Ikeda later moved into colonial administration in Korea. JACAR identifies him as having become head of the Police Affairs Bureau of the Government-General of Chōsen in 1931, and academic work on shrine policy in colonial Korea notes his importance in the development of shrine-related policy and organisations during this period.

On 22 April 1936, Ikeda was appointed the 22nd Director-General of the Hokkaidō Agency. The official Hokkaido archive gives his tenure as lasting until 5 June 1937. He then became Governor of Osaka Prefecture in 1937. In September 1939 he became Superintendent-General of the Metropolitan Police; a photograph in the Shōwakan Digital Archive shows him in that office at a police inspection ceremony in Ueno on 30 October 1939.
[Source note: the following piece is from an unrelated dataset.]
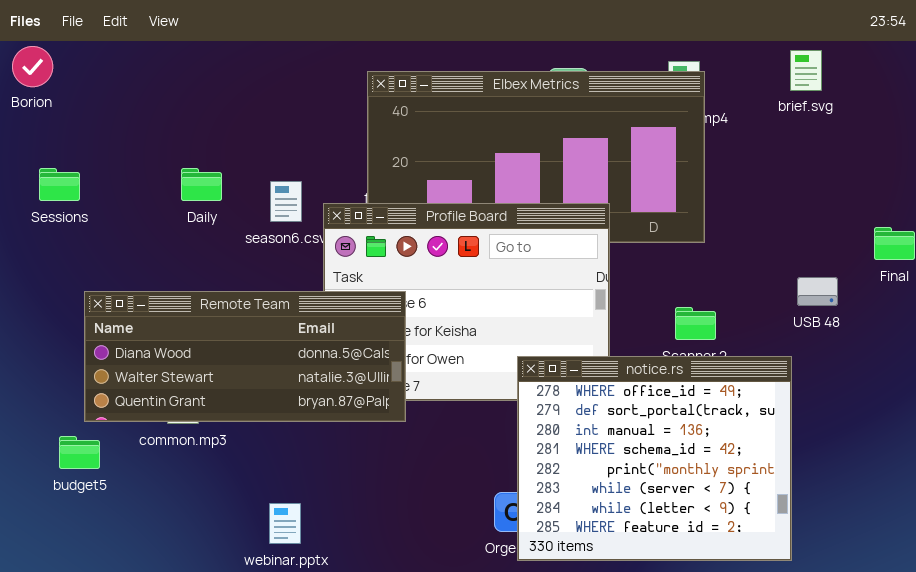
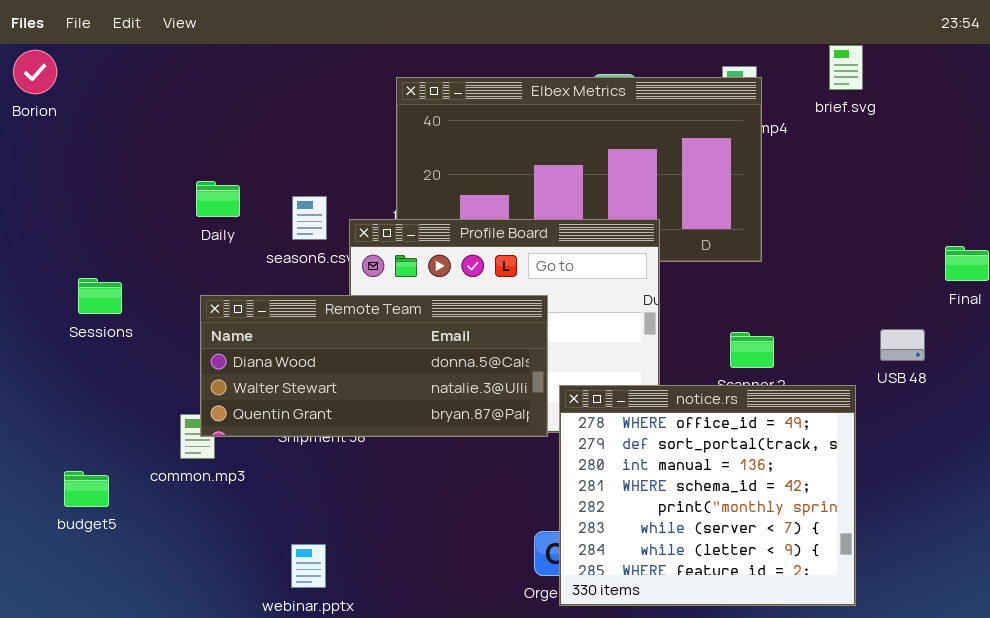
brief.svg: [790,50,822,91] -> [829,45,863,90], moved
Sessions: [39,168,80,201] -> [78,278,122,314], moved
USB 48: [797,277,838,306] -> [880,329,925,361], moved
Remote Team: [84,291,406,422] -> [200,295,548,437], moved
During the Pacific War, Ikeda served in military-linked administrative office. JACAR states that from January 1942 he served as Naval Civil Administrator and Commander of the Hainan Naval Special District, and in August 1944 he was reappointed Governor of Osaka Prefecture. Later in 1945 he was appointed to the House of Peers, though his tenure there was brief; Shōwakan's index to the August–October 1945 Kanpō records his resignation from the chamber later that same month.

After the end of the Allied purge, Ikeda entered electoral politics. He was elected to the House of Representatives in 1952, and election records show that he was re-elected from Kagoshima 1st district in 1953 as a Liberal Party candidate before losing his seat at the 1955 general election.